┌──

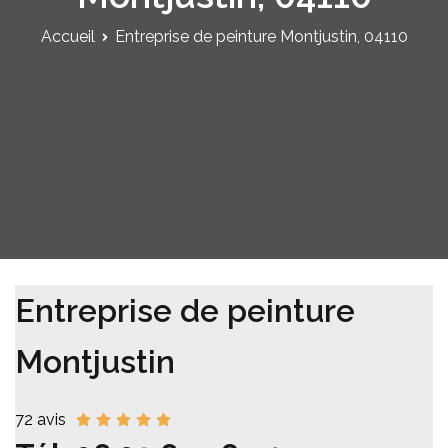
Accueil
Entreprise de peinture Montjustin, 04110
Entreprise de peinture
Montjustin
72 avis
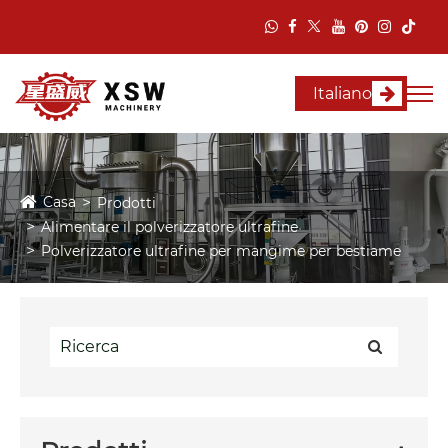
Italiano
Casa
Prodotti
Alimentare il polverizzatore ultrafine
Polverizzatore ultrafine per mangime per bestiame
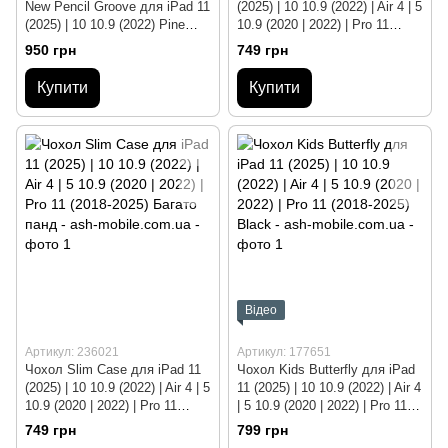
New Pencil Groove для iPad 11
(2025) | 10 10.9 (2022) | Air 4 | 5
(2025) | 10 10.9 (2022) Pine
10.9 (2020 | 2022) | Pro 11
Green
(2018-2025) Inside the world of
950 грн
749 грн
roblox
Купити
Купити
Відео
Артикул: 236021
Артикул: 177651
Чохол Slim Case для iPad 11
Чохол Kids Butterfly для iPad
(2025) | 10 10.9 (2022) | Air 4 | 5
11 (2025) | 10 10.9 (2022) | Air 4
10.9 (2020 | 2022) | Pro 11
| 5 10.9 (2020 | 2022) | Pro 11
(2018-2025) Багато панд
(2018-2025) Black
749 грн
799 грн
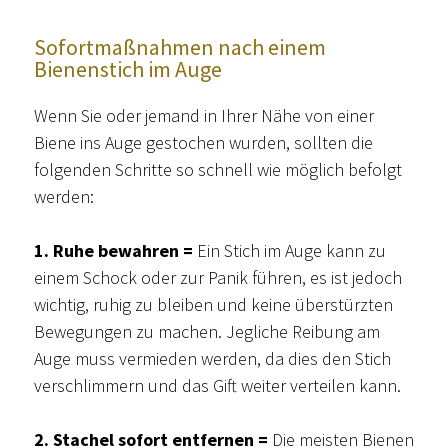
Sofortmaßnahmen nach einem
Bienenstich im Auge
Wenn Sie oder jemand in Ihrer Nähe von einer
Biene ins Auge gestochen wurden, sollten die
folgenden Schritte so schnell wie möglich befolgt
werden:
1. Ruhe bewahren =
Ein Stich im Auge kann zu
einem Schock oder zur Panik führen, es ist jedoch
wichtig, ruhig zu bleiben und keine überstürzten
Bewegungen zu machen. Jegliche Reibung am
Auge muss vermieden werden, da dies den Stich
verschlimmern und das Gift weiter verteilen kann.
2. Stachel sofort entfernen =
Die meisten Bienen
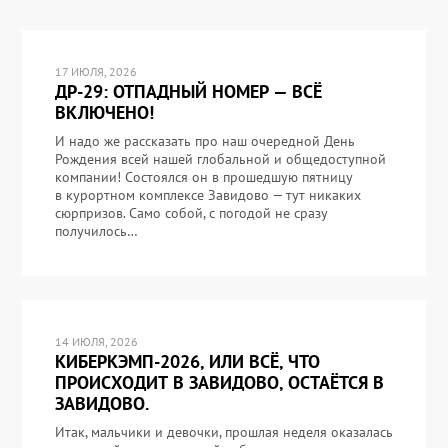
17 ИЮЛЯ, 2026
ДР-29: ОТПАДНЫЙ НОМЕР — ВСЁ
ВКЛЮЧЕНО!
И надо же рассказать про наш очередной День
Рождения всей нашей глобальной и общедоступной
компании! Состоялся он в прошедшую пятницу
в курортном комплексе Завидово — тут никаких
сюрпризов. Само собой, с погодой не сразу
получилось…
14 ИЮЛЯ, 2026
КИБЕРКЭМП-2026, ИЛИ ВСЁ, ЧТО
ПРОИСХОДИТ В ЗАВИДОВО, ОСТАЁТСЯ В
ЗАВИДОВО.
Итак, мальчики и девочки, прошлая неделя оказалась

└──

THE PROBLEM: Print the text read from each of the records above, line for line and unchanged, without the pictures.

RESULT OF THIS EXERCISE:
Accueil
Entreprise de peinture Montjustin, 04110
Entreprise de peinture
Montjustin
72 avis
Italiano
Casa
Prodotti
Alimentare il polverizzatore ultrafine
Polverizzatore ultrafine per mangime per bestiame
New Pencil Groove для iPad 11
(2025) | 10 10.9 (2022) | Air 4 | 5
(2025) | 10 10.9 (2022) Pine
10.9 (2020 | 2022) | Pro 11
Green
(2018-2025) Inside the world of
950 грн
749 грн
roblox
Купити
Купити
Відео
Артикул: 236021
Артикул: 177651
Чохол Slim Case для iPad 11
Чохол Kids Butterfly для iPad
(2025) | 10 10.9 (2022) | Air 4 | 5
11 (2025) | 10 10.9 (2022) | Air 4
10.9 (2020 | 2022) | Pro 11
| 5 10.9 (2020 | 2022) | Pro 11
(2018-2025) Багато панд
(2018-2025) Black
749 грн
799 грн
Sofortmaßnahmen nach einem
Bienenstich im Auge
Wenn Sie oder jemand in Ihrer Nähe von einer
Biene ins Auge gestochen wurden, sollten die
folgenden Schritte so schnell wie möglich befolgt
werden:
1. Ruhe bewahren =
Ein Stich im Auge kann zu
einem Schock oder zur Panik führen, es ist jedoch
wichtig, ruhig zu bleiben und keine überstürzten
Bewegungen zu machen. Jegliche Reibung am
Auge muss vermieden werden, da dies den Stich
verschlimmern und das Gift weiter verteilen kann.
2. Stachel sofort entfernen =
Die meisten Bienen
17 ИЮЛЯ, 2026
ДР-29: ОТПАДНЫЙ НОМЕР — ВСЁ
ВКЛЮЧЕНО!
И надо же рассказать про наш очередной День
Рождения всей нашей глобальной и общедоступной
компании! Состоялся он в прошедшую пятницу
в курортном комплексе Завидово — тут никаких
сюрпризов. Само собой, с погодой не сразу
получилось…
14 ИЮЛЯ, 2026
КИБЕРКЭМП-2026, ИЛИ ВСЁ, ЧТО
ПРОИСХОДИТ В ЗАВИДОВО, ОСТАЁТСЯ В
ЗАВИДОВО.
Итак, мальчики и девочки, прошлая неделя оказалась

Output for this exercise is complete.